Welcome San Francisco Movie Makers (1960)

Preserved by the San Francisco Media Archive with NFPF support.

Edit Print

7 Movies Join the Online Field Guide to Sponsored Films

Bowl in style after enjoying The Golden Years (1960).

The NFPF has added another seven films to its Online Field Guide to Sponsored Films, a free digital screening room that presents entries from The Field Guide to Sponsored Films, written by Rick Prelinger and published by the NFPF in 2006.

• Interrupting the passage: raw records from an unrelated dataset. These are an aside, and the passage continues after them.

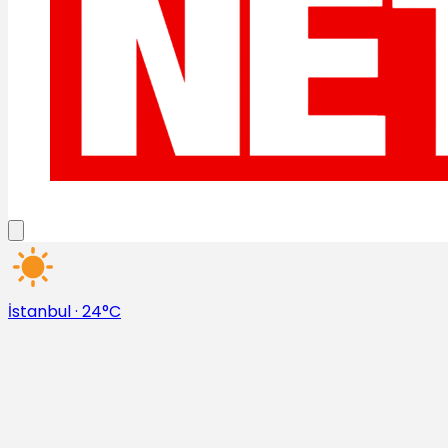
İstanbul
·
24°C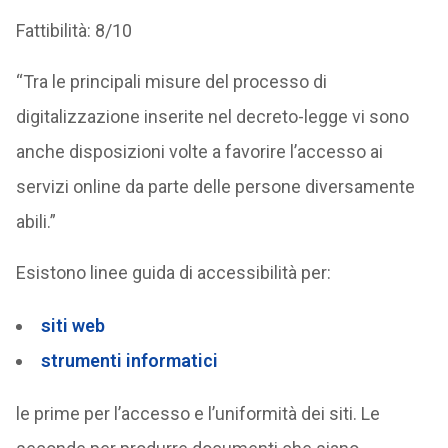
Fattibilità: 8/10
“Tra le principali misure del processo di
digitalizzazione inserite nel decreto-legge vi sono
anche disposizioni volte a favorire l’accesso ai
servizi online da parte delle persone diversamente
abili.”
Esistono linee guida di accessibilità per:
siti web
strumenti informatici
le prime per l’accesso e l’uniformità dei siti. Le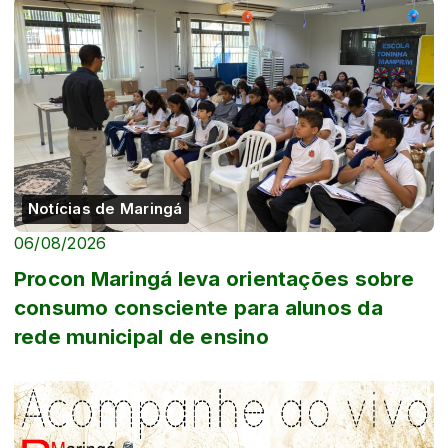
escola...
Notícias de Maringá
06/08/2026
Procon Maringá leva orientações sobre
consumo consciente para alunos da
rede municipal de ensino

The screening room hosts a total of 177 sponsored films, commissioned during the 20th century by a variety of American organizations: businesses promoting commercial products, charities highlighting their good works, advocacy groups bringing attention to social causes, and state and local governments explaining their programs. Though several of the new films are already online in low-resolution copies made from analog transfers, our videos are derived from HD scans created by the National Audio-Visual Conservation Center of the Library of Congress.

Time Out for Trouble (1961) was produced by the University of Oklahoma for the Oklahoma State Dept. of Health’s Mental Hygiene Division. Its thesis, that emotional stress can lead to unsafe behavior if one’s feelings aren’t properly managed, is dramatized by the story of a housewife who believes an evil grandfather clock is out to get her by causing accidents. 

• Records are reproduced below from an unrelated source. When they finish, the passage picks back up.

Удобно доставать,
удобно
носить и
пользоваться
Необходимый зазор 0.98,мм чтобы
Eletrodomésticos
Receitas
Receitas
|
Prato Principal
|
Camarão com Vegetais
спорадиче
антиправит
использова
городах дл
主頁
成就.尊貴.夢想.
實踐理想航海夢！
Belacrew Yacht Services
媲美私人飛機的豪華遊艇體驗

Tomorrow’s Drivers (1954), made by the Jam Handy Organization for Chevrolet and narrated by Jimmy Stewart, humorously documents a Phoenix, Arizona, elementary school’s driver education program, in which children learn to drive pedal cars in a realistic scale-model city. Transportation is also the subject of Going Places (1952), sponsored and produced by General Electric to demonstrate the benefits of buses, trolleys, and streetcars over private automobiles, and to argue for community involvement in public transit planning.

Watch Time Out for Trouble (1961) to avoid injuries caused by evil talking clocks.

Also from Jam Handy is The Golden Years (1960), which promotes Brunswick, the bowling equipment manufacturer, by portraying bowling as a suburban family activity, best enjoyed at spotlessly new, automated Brunswick Bowling Centers. Jam Handy strikes yet again with Bridging San Francisco Bay (1937), a look at the construction of the San Francisco–Oakland Bay Bridge, sponsored by American Bridge Division of US Steel.

Tornado (1956), produced for the United Gas and Texas Eastern Transmission Corporations, shows how farm families can protect their communities by reporting approaching storms to the local warning network, part of the front line of defense of the United States Weather Bureau’s Tornado Forecast and Warning Service. Seen by an estimated 42 million viewers in the first year of release, the film is said to have spurred 240 communities to establish local tornado warning networks.

Last but certainly not least is A Time for Burning (1966), sponsored by Lutheran Film Associates and made by Quest Productions, with music by Tom Paxton. This cinema verité documentary on race relations in the religious community of Omaha, Nebraska, received an Academy Award nomination for Best Feature Documentary and was selected for the National Film Registry in 2005.